Ohio House passes bill requiring public schools show ‘Baby Olivia’ video to students in grades 5-12
The Ohio House passed a bill that would require Ohio public schools to show a video produced by an anti-abortion group about fetal development to students during a recent House session.
Ohio House Bill 485, also known as the “Enact Baby Olivia Act,” would require schools to show either the ‘Baby Olivia’ video or a similar video to students every year starting in fifth grade all the way up through twelfth grade beginning with the 2026-27 school year.
The bill, which now heads to the Ohio Senate, would also require showing students an ultrasound video at least three minutes long.
All Ohio House Democrats present at the session voted against the bill.
Ohio State Rep. Melanie Miller, R–Ashland, introduced the bill less than two months ago.
There is an opt-out portion of the bill allowing parents to request in writing that their child be excused from watching the video.
“This legislation strengthens science education in Ohio’s public schools by giving students a clear, age appropriate and factual understanding of early human development,” Miller claimed.
“The development of human life is truly beautiful.

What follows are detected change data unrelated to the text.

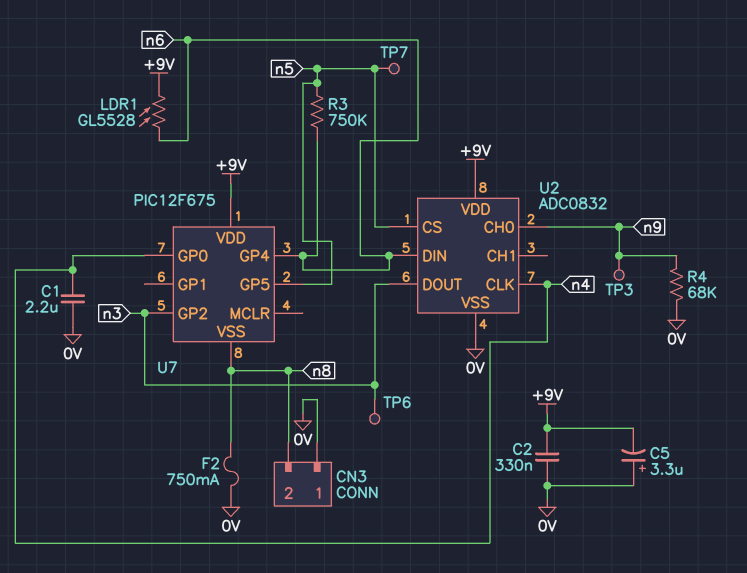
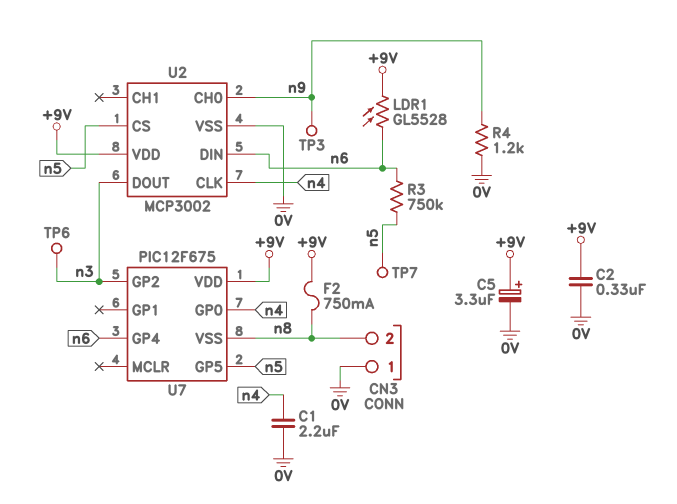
C5: 3.3uF (plus 0V, minus +9V) -> 3.3uF (plus +9V, minus 0V)
F2: 750mA (0V, n8) -> 750mA (+9V, n8)
R4: 68k (0V, n9) -> 1.2k (0V, n9)
U2: ADC0832 -> MCP3002

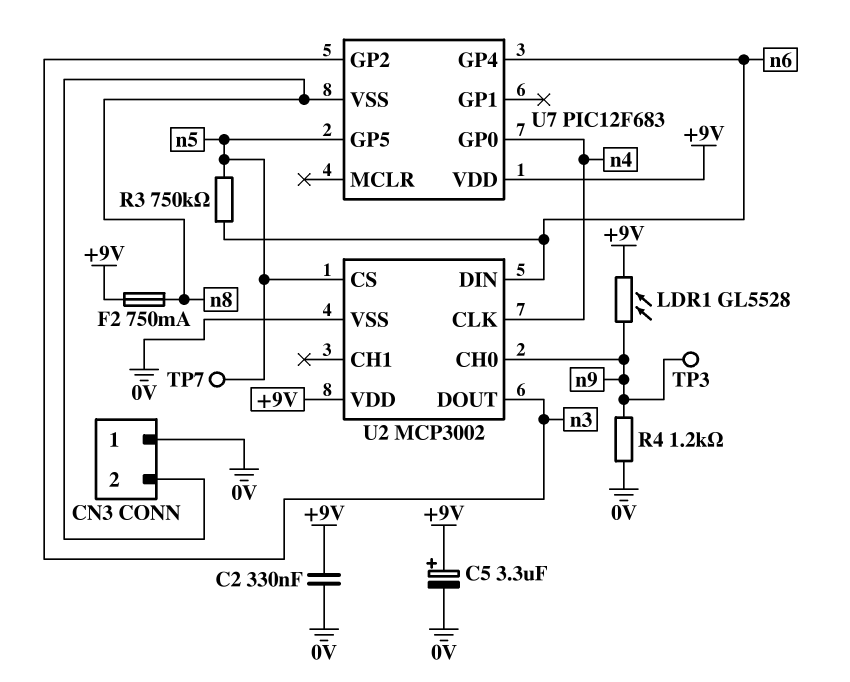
C1: 2.2uF (0V, n4) -> none
LDR1: GL5528 (+9V, n6) -> GL5528 (+9V, n9)
TP6: test point (n3) -> none
U7: PIC12F675 -> PIC12F683

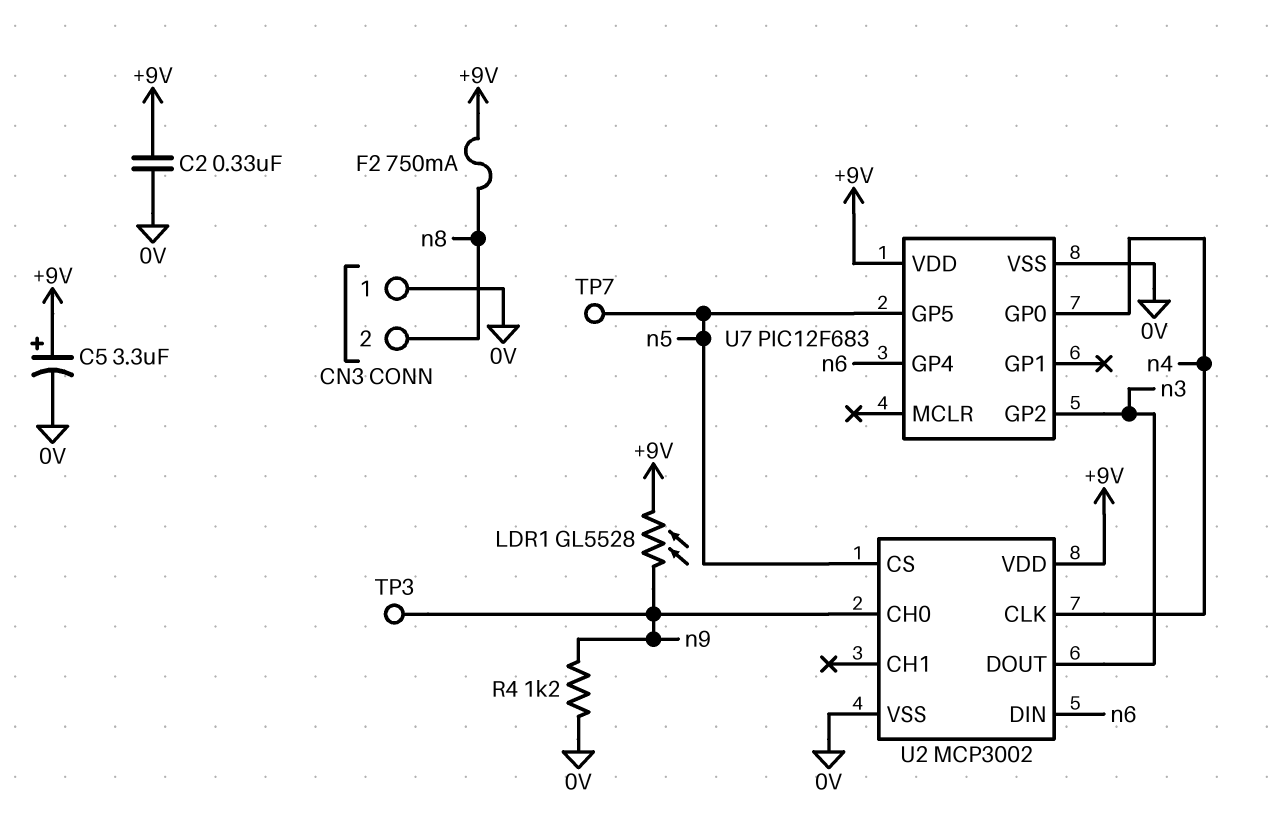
R3: 750k (n5, n6) -> none
U7 pin VSS: n8 -> 0V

It is science. It is complex. It’s intricate, and it’s worthy of being taught.”
The three-minute “Meet Baby Olivia” video was produced by Live Action, which advocates against abortion, and it shows fertilization and fetal growth.
Planned Parenthood calls the “Baby Olivia” video “inaccurate, misleading, and manipulative.”
Planned Parenthood notes that the video counts the embryo’s age from conception, which doctors do not do; claims a fetal heartbeat can be detected at six weeks despite there not being a heart formed and this sound is actually an electrical flutter where the heart will later form; and inaccurately displays the look of the embryo, mischaracterizes its activity, and leaves out critical information about at what point it can survive outside the womb.
The American College of Obstetricians and Gynecologists has issues with the bill, saying the video shows gestational age two weeks earlier than starts and shows fetal development as more advanced than it is.
A medical student and a doctor questioned the scientific accuracy of the Baby Olivia video during testimony.
Ohio State Rep. Beryl Brown Piccolantonio, D-Gahanna, proposed an amendment that would have restricted showing the video only to high school students, but it was not added to the bill.
“It will limit it to grades 9-12, so that our students would at least have the ability and maturity to properly contextualize watching a video that was created by CGI and that is not medically accurate,” she said.
Ohio Right to Life celebrated the House passing the bill.
“Showing students how a baby grows in the womb isn’t and shouldn’t be controversial,” Ohio Right to Life Executive Director Carrie Snyder said. “It’s simply science.”
Planned Parenthood Advocates of Ohio condemned the Ohio House for passing Ohio H.B. 485.
“H.B. 485 does nothing to address Ohio’s high teen birth rate and STI rates, and instead forces school children to watch false medical information about sex education that is inappropriate at any age or grade, especially for elementary students,” Planned Parenthood Advocates of Ohio Executive Director Lauren Blauvelt said.
Ohio is one of a handful of states without comprehensive sex education standards taught in schools.
Ohio’s curriculum stresses abstinence as a general policy and requires some instruction about sexually transmitted infections, according to the Ohio Revised Code.
“I think the first step is establishing what through science we want to make sure we’re teaching our children,” state Rep. Phil Robinson, D-Solon, said.
Similar bills have been introduced in more than 20 other states so far this session and Idaho, Kansas, North Dakota, Tennessee, Iowa, and Indiana have enacted similar bills into law.
Abortion is legal in Ohio up until fetal viability as determined by a patient’s physician. Ohio voters passed an amendment to the Ohio Constitution in 2023 that added protections to abortion care and reproductive rights to the state’s constitution.